-------- PASSAGE TO READ

We like it, never enough time to drive it though.


----------



## IPLOWSNO (Oct 11, 2008)

oh i forgot to tell yeah, that part, i am lazy and cold when i plow, and seeing it can be 2 feet deep that was the reason for the vee,i want it done fast lol

screw that bar it doesn't do enough to warrant my time to make it easy, i keep it staight for the most part and push huge volumes where i want it and angle at the end to make it clean, my quad is wider than the vee also .

if your only doing sidewalks yea i guess it would work but hands don't work when theyre cold good luck,


thats to funny we all have old cars


----------



## MRadke (Sep 25, 2009)

IPLOWSNO;913787 said:


> oh i forgot to tell yeah, that part, i am lazy and cold when i plow, and seeing it can be 2 feet deep that was the reason for the vee,i want it done fast lol
> 
> screw that bar it doesn't do enough to warrant my time to make it easy, i keep it staight for the most part and push huge volumes where i want it and angle at the end to make it clean, my quad is wider than the vee also .
> 
> ...


Last week I was out for 7 1/2 hours when we got 14 inches of dense snow overnight. I'm hoping to be able to use the scoop and vee functions to clean up a mess like that a little faster. If it doesn't function better than my straight blade, I'll pedal it.

So what kind of old car do you have?


----------



## IPLOWSNO (Oct 11, 2008)

seriously, it's a hassle for what ya get out of it, remember the function of the v when in scoop. i have a 3000# winch and it strains, and the time just getting it done to begin with, for deep storms i take a little off the top and do it again,

ive literally pulled out of my garage 5' and moving is no longer an option, once you get wiggle room your ok , if you were willing to fabricate, i would say make it bigger and stronger imo, then it might be worth it,

heres my car, i just finished painting her last summer so now i am looking at engine options,


----------



## MRadke (Sep 25, 2009)

Car looks good. What year is it?

I should get a good opportunity to test the vee soon. Depending on how the storm tracks, we stand to get nailed on Christmas Eve.


----------



## IPLOWSNO (Oct 11, 2008)

thanks she is a 75, we need some rideable snow, i'd rather ride than plow lol good luck with your snow, and merry christmas


----------



## MRadke (Sep 25, 2009)

I just did my first push with the vee blade in wet, heavy, crusted over snow that we got last night. It wasn't real deep, but it was the type of snot that would give the straight blade fits on sidewalks. I wish I would have gotten one of these years ago. The vee cleans down to concrete on sidewalks where the straight blade would ride up and the scoop position really speeds up clearing parking lots. It was a good enough experience that I'm going to invest a little time into fabbing a better adjustment system for the wings.


----------



## 50chevtrk (Oct 30, 2009)

heres mine still workin on it 2 years so far


----------



## 50chevtrk (Oct 30, 2009)

didn't take pic ?


----------

----------------

- _WORK ITEM 1_
In the forum thread, how long was MRadke out plowing after the overnight 14 inches of dense snow?
- _WORK ITEM 2_
According to the forum thread, why did IPLOWSNO go with the vee? Answer in one to three sentences.

-------- DATA SHOWN

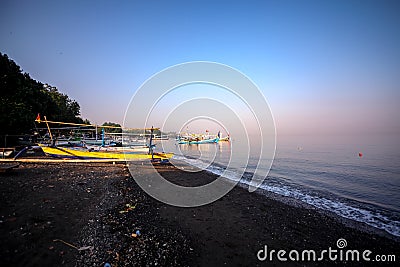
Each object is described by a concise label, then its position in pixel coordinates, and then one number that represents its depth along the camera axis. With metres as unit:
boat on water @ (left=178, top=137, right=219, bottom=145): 74.00
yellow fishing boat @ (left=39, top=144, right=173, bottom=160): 14.38
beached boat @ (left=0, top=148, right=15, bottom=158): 13.01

----------------

- _OUTPUT 1_
7 1/2 hours.

- _OUTPUT 2_
IPLOWSNO is lazy and cold when plowing, and the snow can get 2 feet deep. The vee was chosen to get the job done fast.